When I read this code, I have to ask at least the following:

• I don’t understand why this code uses ‘double buffer indices’ for one large array, rather than two shared memory arrays. It makes for less readable code, and introduces a potential bug if the user places the swap below the if block rather than above.
• The last line which writes the output back to global memory contains a typo (thid1 should be thid)

This could go into a textbook as an example of why we need code review. That it was published with a compilation error tells me that this code was un-tested. Even after fixing it, try running it at home and see what you get (hint: not what you would expect).

Perhaps the mistakes and obfuscation were intentional, to foil google-copy-and-paste homework submissions for future courses. But I think that greater damage is done by having present and future searches point to obfuscated and incorrect code (the same code, error and all, appears in these slides). Parallel computation is hard enough without having to decode stuff like this. We should be teaching people to write legible, easily verifiable code that can later be optimized or generalized.

# Looking for an industry job? Take note

I’m currently on leave to do an internship at a startup company. When people asked me why I decided to pursue an internship, I replied (in jest) that after so many years of grad school, I should try to show that I’m still employable. Today I read an article that suggests this is more true than I realized.

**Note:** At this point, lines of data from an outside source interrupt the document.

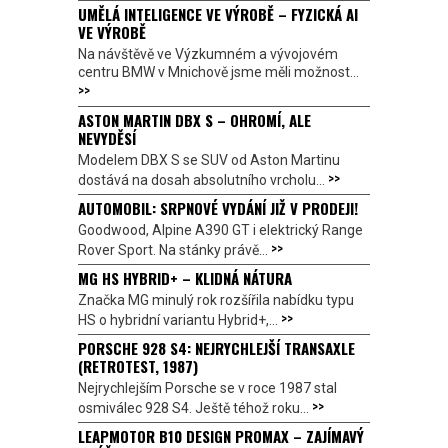
UMĚLÁ INTELIGENCE VE VÝROBĚ – FYZICKÁ AI
VE VÝROBĚ
Na návštěvě ve Výzkumném a vývojovém
centru BMW v Mnichově jsme měli možnost...
>>
ASTON MARTIN DBX S – OHROMÍ, ALE
NEVYDĚSÍ
Modelem DBX S se SUV od Aston Martinu
>>
dostává na dosah absolutního vrcholu...
AUTOMOBIL: SRPNOVÉ VYDÁNÍ JIŽ V PRODEJI!
Goodwood, Alpine A390 GT i elektrický Range
>>
Rover Sport. Na stánky právě...
MG HS HYBRID+ – KLIDNÁ NÁTURA
Značka MG minulý rok rozšířila nabídku typu
>>
HS o hybridní variantu Hybrid+,...
PORSCHE 928 S4: NEJRYCHLEJŠÍ TRANSAXLE
(RETROTEST, 1987)
Nejrychlejším Porsche se v roce 1987 stal
>>
osmiválec 928 S4. Ještě téhož roku...
LEAPMOTOR B10 DESIGN PROMAX – ZAJÍMAVÝ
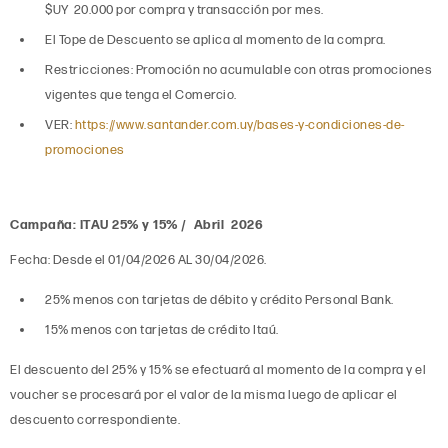
$UY 20.000 por compra y transacción por mes.
El Tope de Descuento se aplica al momento de la compra.
Restricciones: Promoción no acumulable con otras promociones
vigentes que tenga el Comercio.
VER:
https://www.santander.com.uy/bases-y-condiciones-de-
promociones
Campaña: ITAU 25% y 15% / Abril 2026
Fecha: Desde el 01/04/2026 AL 30/04/2026.
25% menos con tarjetas de débito y crédito Personal Bank.
15% menos con tarjetas de crédito Itaú.
El descuento del 25% y 15% se efectuará al momento de la compra y el
voucher se procesará por el valor de la misma luego de aplicar el
descuento correspondiente.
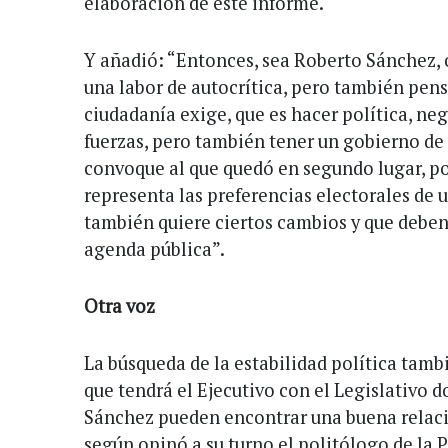
elaboración de este informe.
Y añadió: “Entonces, sea Roberto Sánchez, o
una labor de autocrítica, pero también pens
ciudadanía exige, que es hacer política, neg
fuerzas, pero también tener un gobierno de
convoque al que quedó en segundo lugar, p
representa las preferencias electorales de 
también quiere ciertos cambios y que deben
agenda pública”.
Otra voz
La búsqueda de la estabilidad política tamb
que tendrá el Ejecutivo con el Legislativo
Sánchez pueden encontrar una buena relació
según opinó a su turno el politólogo de la 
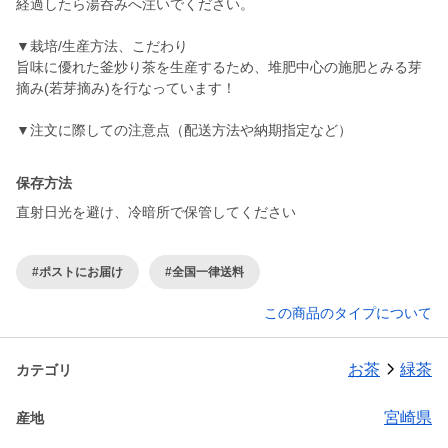
経過したら湯呑みへ注いでください。
▼栽培/生産方法、こだわり
旨味に優れた釜炒り茶を生産するため、堆肥中心の施肥とみる芽
摘み(若芽摘み)を行なっています！
▼注文に際しての注意点（配送方法や納期指定など）
保存方法
直射日光を避け、冷暗所で保管してください
#ポストにお届け
#全国一律送料
この商品のタイプについて
お茶
緑茶
カテゴリ
宮崎県
産地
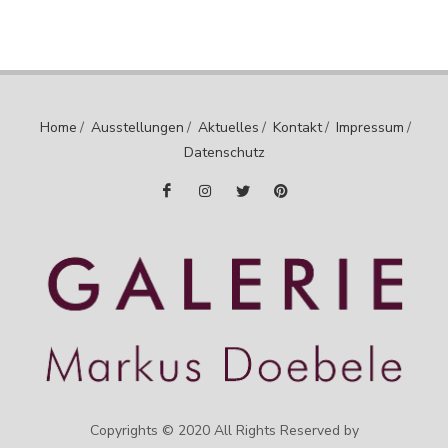
Home
/
Ausstellungen
/
Aktuelles
/
Kontakt
/
Impressum
/
Datenschutz
Copyrights © 2020 All Rights Reserved by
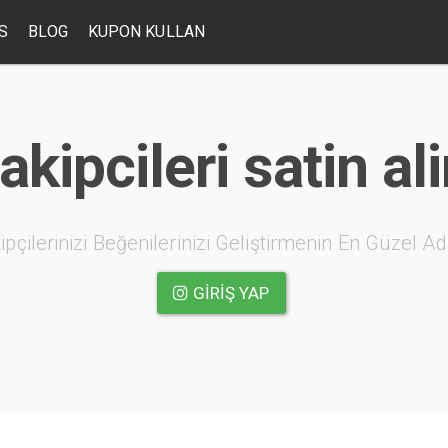
S
BLOG
KUPON KULLAN
kipcileri satin ali
ipçilerinizi Beğenilerinizi Geliştirmenin En Güzel Ad
GIRIŞ YAP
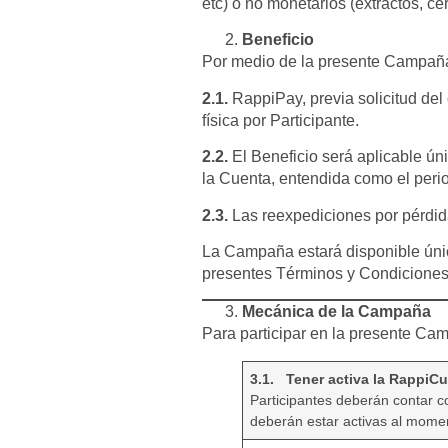
etc) o no monetarios (extractos, cert
Beneficio
Por medio de la presente Campaña 
2.1.
RappiPay, previa solicitud del 
física por Participante.
2.2.
El Beneficio será aplicable úni
la Cuenta, entendida como el perio
2.3.
Las reexpediciones por pérdida,
La Campaña estará disponible úni
presentes Términos y Condicione
Mecánica de la Campaña
Para participar en la presente Cam
3.1. Tener activa la RappiC
Participantes deberán contar 
deberán estar activas al moment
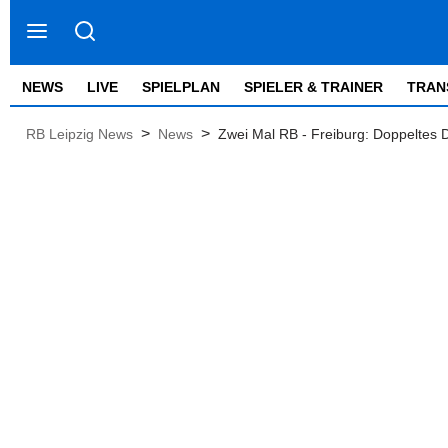
NEWS
LIVE
SPIELPLAN
SPIELER & TRAINER
TRAN
>
>
RB Leipzig News
News
Zwei Mal RB - Freiburg: Doppeltes D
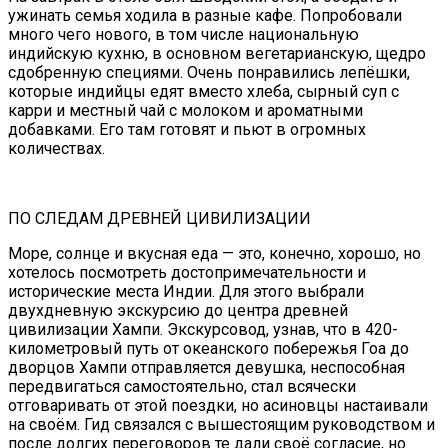
ужинать семья ходила в разные кафе. Попробовали
много чего нового, в том числе национальную
индийскую кухню, в основном вегетарианскую, щедро
сдобренную специями. Очень понравились лепёшки,
которые индийцы едят вместо хлеба, сырный суп с
карри и местный чай с молоком и ароматными
добавками. Его там готовят и пьют в огромных
количествах.
ПО СЛЕДАМ ДРЕВНЕЙ ЦИВИЛИЗАЦИИ
Море, солнце и вкусная еда — это, конечно, хорошо, но
хотелось посмотреть достопримечательности и
исторические места Индии. Для этого выбрали
двухдневную экскурсию до центра древней
цивилизации Хампи. Экскурсовод, узнав, что в 420-
километровый путь от океанского побережья Гоа до
дворцов Хампи отправляется девушка, неспособная
передвигаться самостоятельно, стал всячески
отговаривать от этой поездки, но асиновцы настаивали
на своём. Гид связался с вышестоящим руководством и
после долгих переговоров те дали своё согласие, но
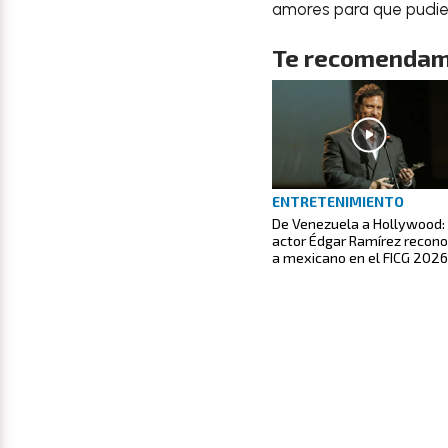
amores para que pudier
Te recomendam
ENTRETENIMIENTO
De Venezuela a Hollywood:
actor Édgar Ramírez recon
a mexicano en el FICG 2026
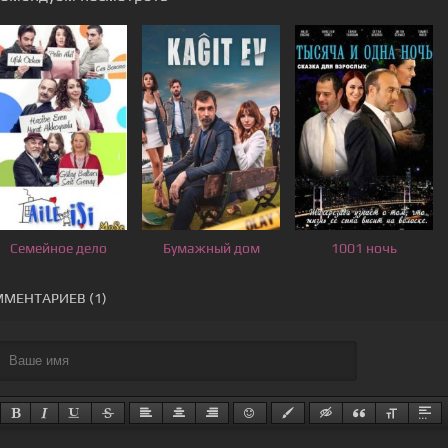
Семейное дело
Бумажный дом
1001 ночь
МЕНТАРИЕВ (1)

The article by Chand John, a PhD grad in Computer Science from Stanford, underscores the importance of industry experience or exposure when targeting an industry job after graduation. John’s job search (thankfully successful) took one whole year. He went to informational interviews, he vetted his resume with friends in industry, he studiously prepared for each one-on-one interview. Getting interviews? Not a problem, he landed more than 30 interviews before finding a job which interested him and a company willing to take a chance on a PhD grad with no industry experience:

No one could pinpoint anything I was doing wrong. Professors and industry veterans inferred I must be saying something really crazy to destroy myself in 30-plus interviews: There was “no way” a person with my credentials could be denied so many jobs. However, I had said nothing crazy. My interviews had largely gone smoothly. And I did eventually land a job closely related to my Ph.D. But the opportunity didn’t arise until a year after finishing my doctorate. Before that lucky break, my accomplishments and efforts weren’t paying off.

Why?

As a scientist, I had already been gathering data about that question. Each time I was rejected from a job, I asked the companies for reasons. They were often vague, but two patterns emerged: (1) Companies hesitated to hire a Ph.D. with no industry experience (no big surprise) even if they had selected you for an interview and you did well (surprise!). And (2) my Ph.D. background, while impressive, just didn’t fit the profile of a data scientist (whose background is usually in machine learning or statistics), a product manager (Ph.D.’s couldn’t even apply for Google’s Associate Product Manager Program until recently), or a programmer (my experience writing code at a university, even on a product with 47,000 unique downloads, didn’t count as coding “experience”).